Unnamed: 0,Artist,Title,Release Month,Release Day,Release Year,Genre,Metacritic Critic Score,Metacritic User Score,AOTY Critic Score,AOTY User Score,Popular Songs,SONG DEBUT DATE,SONG PEAK POS.,SONG PEAK DATE,SONG WKS ON CHART,Favorite
0,Lana Del Rey,Born To Die,January,31,2012,Chamber Pop,62.0,8.4,62,74,Summertime Sadness,07.27.13,6,09.21.13,23,User Favorite
1,Lana Del Rey,Ultraviolence,June,17,2014,Art Pop,74.0,8.5,72,77,Love,03.11.17,44,03.11.17,2,User Favorite
2,Lana Del Rey,Honeymoon,September,18,2015,Art Pop,78.0,8.5,75,74,Say Yes To Heaven,06.03.23,54,06.03.23,3,Critic Favorite
3,Lana Del Rey,Lust for Life,July,21,2017,Dream Pop,77.0,8.0,75,72,Prisoner,09.19.15,47,09.19.15,2,Critic Favorite
4,Lana Del Rey,Norman Fucking Rockwell!,August,30,2019,Art Pop,87.0,9.2,86,82,West Coast,05.03.14,17,05.03.14,2,Critic Favorite


## This chart shows which album & genre is most favored by the critics. One limitation is the fact that there are only 3 genres to choose from, and currently we only have data on 5 of her albums as this dataset is relatively older. 

In [30]:
alt.Chart(df).mark_bar().encode(
    x = "Title:O",
    y = "Metacritic Critic Score:Q",
    color= "Genre:O"
).properties(
    width=300,
    height=200
)

## This chart attempts to show the correlation between user reviews and the duration the most popular song on the album charted for.
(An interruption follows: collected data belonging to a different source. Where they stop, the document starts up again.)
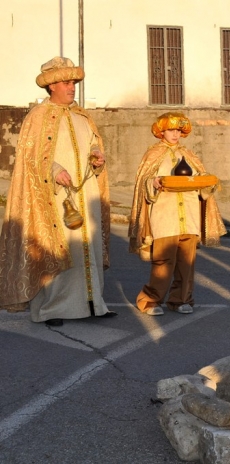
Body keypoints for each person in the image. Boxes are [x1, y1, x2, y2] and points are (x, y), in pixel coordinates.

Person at [0, 57, 114, 326]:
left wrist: (97, 156)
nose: (72, 87)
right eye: (66, 82)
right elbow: (31, 157)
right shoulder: (38, 117)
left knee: (89, 246)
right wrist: (53, 170)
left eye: (73, 82)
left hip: (85, 193)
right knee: (59, 250)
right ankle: (53, 308)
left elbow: (93, 147)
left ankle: (92, 303)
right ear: (52, 86)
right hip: (54, 197)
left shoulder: (83, 116)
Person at [129, 112, 227, 316]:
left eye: (178, 131)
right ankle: (150, 300)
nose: (175, 135)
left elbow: (200, 185)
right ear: (161, 131)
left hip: (189, 217)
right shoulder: (153, 155)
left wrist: (208, 183)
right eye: (171, 130)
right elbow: (143, 184)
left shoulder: (189, 155)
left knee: (186, 263)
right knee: (163, 262)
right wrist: (153, 183)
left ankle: (181, 299)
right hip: (165, 218)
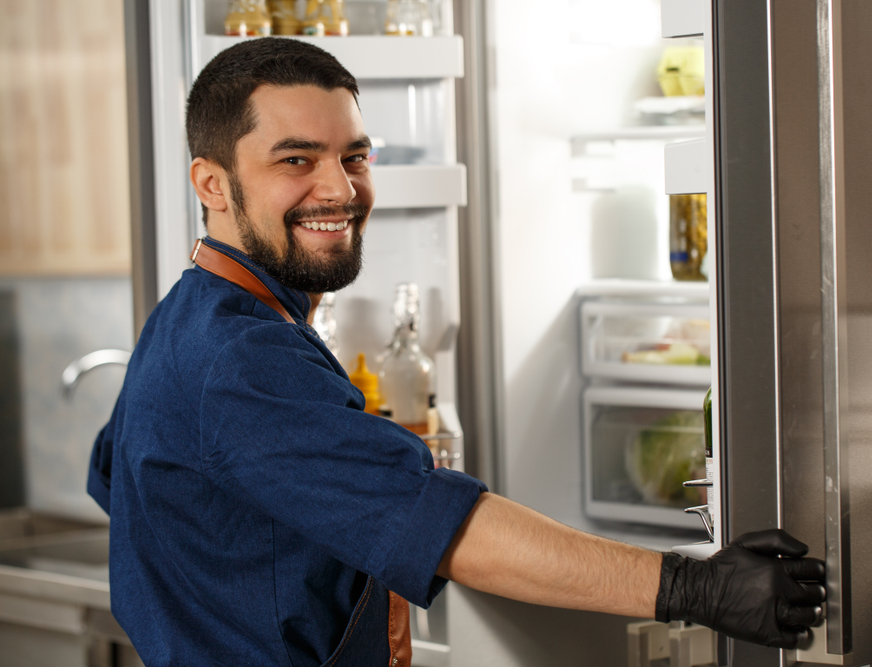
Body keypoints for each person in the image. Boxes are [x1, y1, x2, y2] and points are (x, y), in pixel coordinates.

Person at [88, 38, 824, 667]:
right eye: (295, 160)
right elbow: (441, 527)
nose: (340, 188)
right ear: (211, 184)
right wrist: (699, 589)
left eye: (354, 155)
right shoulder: (238, 358)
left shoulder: (190, 317)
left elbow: (114, 474)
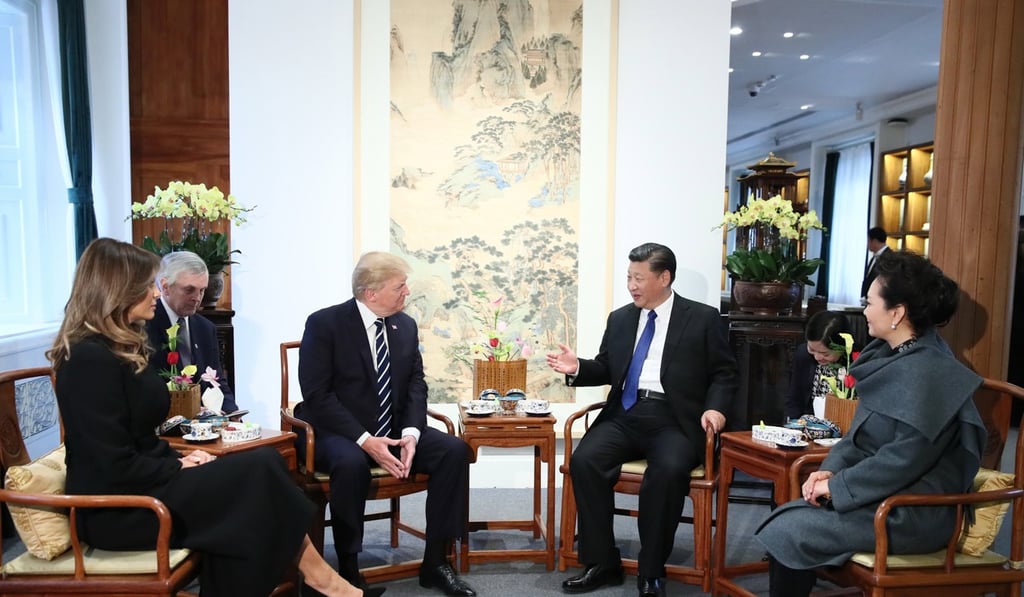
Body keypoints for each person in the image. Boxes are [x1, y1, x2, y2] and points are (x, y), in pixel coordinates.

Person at [46, 238, 380, 597]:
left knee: (264, 467)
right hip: (119, 510)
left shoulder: (117, 349)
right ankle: (327, 584)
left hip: (144, 486)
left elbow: (138, 439)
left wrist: (183, 457)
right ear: (118, 290)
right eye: (147, 285)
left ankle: (325, 584)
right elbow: (109, 462)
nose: (155, 293)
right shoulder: (88, 360)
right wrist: (176, 466)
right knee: (258, 478)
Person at [755, 250, 987, 597]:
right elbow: (857, 438)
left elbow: (902, 460)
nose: (864, 311)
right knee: (789, 519)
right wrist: (829, 470)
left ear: (897, 313)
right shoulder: (890, 356)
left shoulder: (932, 372)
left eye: (870, 303)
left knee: (791, 529)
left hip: (911, 509)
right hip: (881, 496)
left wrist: (837, 487)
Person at [546, 242, 738, 597]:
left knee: (667, 472)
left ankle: (651, 570)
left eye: (639, 278)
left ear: (664, 278)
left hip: (674, 418)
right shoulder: (621, 318)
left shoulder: (702, 317)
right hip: (625, 413)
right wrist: (577, 368)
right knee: (585, 461)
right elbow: (607, 367)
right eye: (629, 277)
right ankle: (602, 563)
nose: (631, 285)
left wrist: (716, 409)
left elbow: (724, 373)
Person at [297, 251, 476, 597]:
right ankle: (349, 569)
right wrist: (365, 439)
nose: (407, 292)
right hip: (338, 432)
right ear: (371, 292)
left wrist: (411, 434)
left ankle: (436, 562)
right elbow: (317, 396)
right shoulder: (324, 324)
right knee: (351, 464)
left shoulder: (404, 325)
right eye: (400, 286)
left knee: (453, 451)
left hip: (392, 429)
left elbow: (415, 384)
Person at [145, 251, 237, 414]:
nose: (197, 298)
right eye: (189, 290)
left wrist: (232, 412)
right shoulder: (145, 325)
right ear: (165, 287)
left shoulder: (205, 328)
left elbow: (217, 380)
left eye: (202, 291)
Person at [784, 311, 857, 420]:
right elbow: (794, 398)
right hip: (808, 422)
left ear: (843, 348)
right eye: (812, 349)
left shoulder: (857, 361)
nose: (817, 357)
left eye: (825, 354)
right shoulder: (803, 355)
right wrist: (790, 424)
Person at [859, 227, 890, 303]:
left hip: (880, 302)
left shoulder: (889, 257)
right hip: (869, 301)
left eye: (868, 240)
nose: (867, 244)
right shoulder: (874, 257)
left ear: (874, 241)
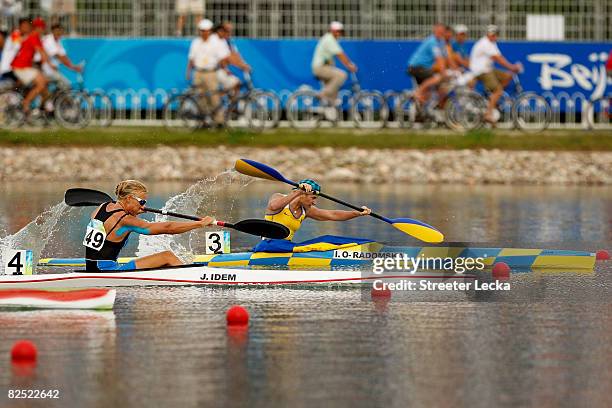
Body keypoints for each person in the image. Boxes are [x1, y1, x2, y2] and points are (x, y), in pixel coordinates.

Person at [84, 180, 213, 271]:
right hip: (106, 271)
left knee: (163, 262)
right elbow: (167, 228)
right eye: (141, 202)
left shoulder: (103, 207)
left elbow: (111, 231)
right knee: (167, 256)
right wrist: (199, 224)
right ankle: (191, 281)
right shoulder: (125, 220)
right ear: (128, 198)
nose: (143, 206)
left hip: (91, 267)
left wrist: (134, 212)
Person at [265, 179, 371, 241]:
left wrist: (357, 213)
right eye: (313, 198)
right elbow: (273, 206)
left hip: (286, 247)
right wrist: (298, 192)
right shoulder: (278, 197)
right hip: (268, 245)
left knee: (328, 240)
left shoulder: (306, 210)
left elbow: (333, 215)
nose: (314, 202)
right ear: (302, 194)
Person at [470, 24, 521, 123]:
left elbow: (499, 56)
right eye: (492, 35)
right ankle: (488, 114)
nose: (494, 37)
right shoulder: (485, 43)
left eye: (495, 35)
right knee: (498, 90)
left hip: (487, 69)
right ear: (488, 34)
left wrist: (511, 69)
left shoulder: (492, 43)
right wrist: (512, 67)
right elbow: (498, 59)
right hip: (481, 71)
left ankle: (493, 99)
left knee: (508, 76)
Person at [185, 18, 230, 125]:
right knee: (201, 98)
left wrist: (225, 69)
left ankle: (219, 121)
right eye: (202, 30)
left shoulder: (216, 42)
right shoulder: (196, 42)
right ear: (200, 31)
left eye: (206, 30)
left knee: (215, 97)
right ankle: (204, 121)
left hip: (211, 72)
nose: (204, 32)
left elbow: (222, 58)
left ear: (210, 31)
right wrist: (188, 71)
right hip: (199, 72)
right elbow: (191, 58)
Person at [11, 17, 55, 115]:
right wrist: (51, 64)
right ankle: (26, 103)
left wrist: (46, 61)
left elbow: (42, 53)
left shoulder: (33, 37)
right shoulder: (34, 37)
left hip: (23, 66)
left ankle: (42, 108)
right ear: (38, 28)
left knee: (44, 84)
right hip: (21, 67)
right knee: (42, 83)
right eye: (42, 28)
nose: (43, 30)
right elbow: (42, 52)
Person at [311, 21, 357, 106]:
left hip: (322, 67)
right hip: (320, 68)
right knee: (341, 75)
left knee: (334, 94)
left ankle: (330, 113)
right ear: (332, 30)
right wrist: (350, 65)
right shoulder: (329, 39)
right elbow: (340, 54)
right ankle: (322, 94)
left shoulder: (328, 38)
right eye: (338, 31)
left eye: (341, 31)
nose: (339, 33)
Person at [407, 22, 447, 104]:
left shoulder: (442, 42)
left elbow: (445, 59)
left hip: (424, 68)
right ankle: (417, 92)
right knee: (437, 78)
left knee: (437, 90)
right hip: (416, 67)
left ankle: (422, 111)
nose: (441, 33)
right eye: (439, 31)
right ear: (434, 31)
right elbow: (439, 59)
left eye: (442, 31)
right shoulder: (433, 42)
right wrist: (444, 73)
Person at [38, 23, 82, 88]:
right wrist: (73, 67)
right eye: (57, 31)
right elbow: (59, 56)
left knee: (57, 89)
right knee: (66, 85)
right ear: (52, 31)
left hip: (50, 69)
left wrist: (73, 66)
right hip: (44, 68)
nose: (59, 33)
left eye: (60, 31)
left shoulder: (58, 42)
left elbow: (63, 56)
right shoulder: (49, 40)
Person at [212, 21, 250, 96]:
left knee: (235, 85)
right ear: (220, 31)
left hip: (220, 69)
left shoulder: (227, 41)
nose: (228, 33)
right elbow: (227, 58)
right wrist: (242, 66)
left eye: (229, 31)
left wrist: (243, 64)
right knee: (236, 83)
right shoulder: (216, 40)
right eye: (226, 31)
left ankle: (230, 104)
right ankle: (218, 99)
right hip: (214, 70)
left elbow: (234, 55)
Since Summertime Sadness was a viral hit, it is an outlier. Otherwise, there does not seem to be a strong relationship between the variables.

In [31]:
alt.Chart(lana_df).mark_point(filled=True).encode(
    alt.X('Metacritic User Score'),
    alt.Y('SONG WKS ON CHART'),
    alt.Size('Metacritic Critic Score'),
    alt.Color('Genre'),
    alt.OpacityValue(0.7),
    tooltip = [alt.Tooltip('Title'),
               alt.Tooltip('Popular Songs'),
               alt.Tooltip('SONG DEBUT DATE'),
               alt.Tooltip('SONG PEAK DATE')
              ]
)

## Lastly, this graph shows which album is the most critically acclaimed, both by critics and users. It is interesting to notice that Born to Die is her least critically acclaimed album despite being the most commercially successful as seen above.

In [32]:
Chart(lana_df).mark_point().encode(x='AOTY User Score', y='AOTY Critic Score', tooltip='Title').interactive()
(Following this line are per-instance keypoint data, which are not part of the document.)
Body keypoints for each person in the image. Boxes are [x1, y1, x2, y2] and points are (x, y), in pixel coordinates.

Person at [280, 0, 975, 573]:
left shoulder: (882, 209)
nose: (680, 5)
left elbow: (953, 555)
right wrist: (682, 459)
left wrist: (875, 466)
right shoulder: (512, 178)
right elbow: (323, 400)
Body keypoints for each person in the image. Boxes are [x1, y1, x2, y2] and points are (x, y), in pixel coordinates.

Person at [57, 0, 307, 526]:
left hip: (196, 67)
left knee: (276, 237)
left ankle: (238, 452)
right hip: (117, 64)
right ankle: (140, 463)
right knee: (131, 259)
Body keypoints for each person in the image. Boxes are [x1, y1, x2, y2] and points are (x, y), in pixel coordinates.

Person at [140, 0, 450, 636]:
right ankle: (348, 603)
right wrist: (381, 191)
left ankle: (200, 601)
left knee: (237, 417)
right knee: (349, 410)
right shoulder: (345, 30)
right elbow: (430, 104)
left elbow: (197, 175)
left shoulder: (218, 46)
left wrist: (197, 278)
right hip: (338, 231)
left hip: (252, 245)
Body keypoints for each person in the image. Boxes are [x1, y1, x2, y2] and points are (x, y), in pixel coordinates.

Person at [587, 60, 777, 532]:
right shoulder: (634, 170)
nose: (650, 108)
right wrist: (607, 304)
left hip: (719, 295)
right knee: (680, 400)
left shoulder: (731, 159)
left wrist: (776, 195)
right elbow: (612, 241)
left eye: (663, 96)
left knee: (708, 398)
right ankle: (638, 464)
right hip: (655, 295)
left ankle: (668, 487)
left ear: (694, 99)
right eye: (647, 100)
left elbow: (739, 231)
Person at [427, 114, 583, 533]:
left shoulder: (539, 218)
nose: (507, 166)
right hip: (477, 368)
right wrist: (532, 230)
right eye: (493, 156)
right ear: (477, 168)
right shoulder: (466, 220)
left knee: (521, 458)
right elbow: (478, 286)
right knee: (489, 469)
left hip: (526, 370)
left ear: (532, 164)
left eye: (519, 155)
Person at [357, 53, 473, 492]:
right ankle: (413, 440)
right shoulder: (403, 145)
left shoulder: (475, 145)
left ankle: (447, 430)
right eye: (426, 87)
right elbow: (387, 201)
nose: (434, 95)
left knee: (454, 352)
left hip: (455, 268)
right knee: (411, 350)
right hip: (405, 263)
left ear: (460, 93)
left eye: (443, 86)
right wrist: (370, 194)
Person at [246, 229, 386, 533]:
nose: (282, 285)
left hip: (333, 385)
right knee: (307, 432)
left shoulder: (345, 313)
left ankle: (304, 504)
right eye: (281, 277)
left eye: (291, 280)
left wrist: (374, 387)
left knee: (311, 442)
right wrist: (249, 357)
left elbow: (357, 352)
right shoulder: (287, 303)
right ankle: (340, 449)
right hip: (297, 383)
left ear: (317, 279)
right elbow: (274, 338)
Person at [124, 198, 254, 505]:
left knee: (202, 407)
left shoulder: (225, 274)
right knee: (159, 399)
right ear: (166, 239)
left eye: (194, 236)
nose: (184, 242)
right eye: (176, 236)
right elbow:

## Lana has proceeded to release 3 more albums since the release of this dataset, so I am very interested to see how the reviews and charts of these will fit into my analysis. One cruical thing I want to also explore is the timeline of these releases and whether the arrival of TikTok has exarcerberated any of her ratings or chart standings. Thank you so much!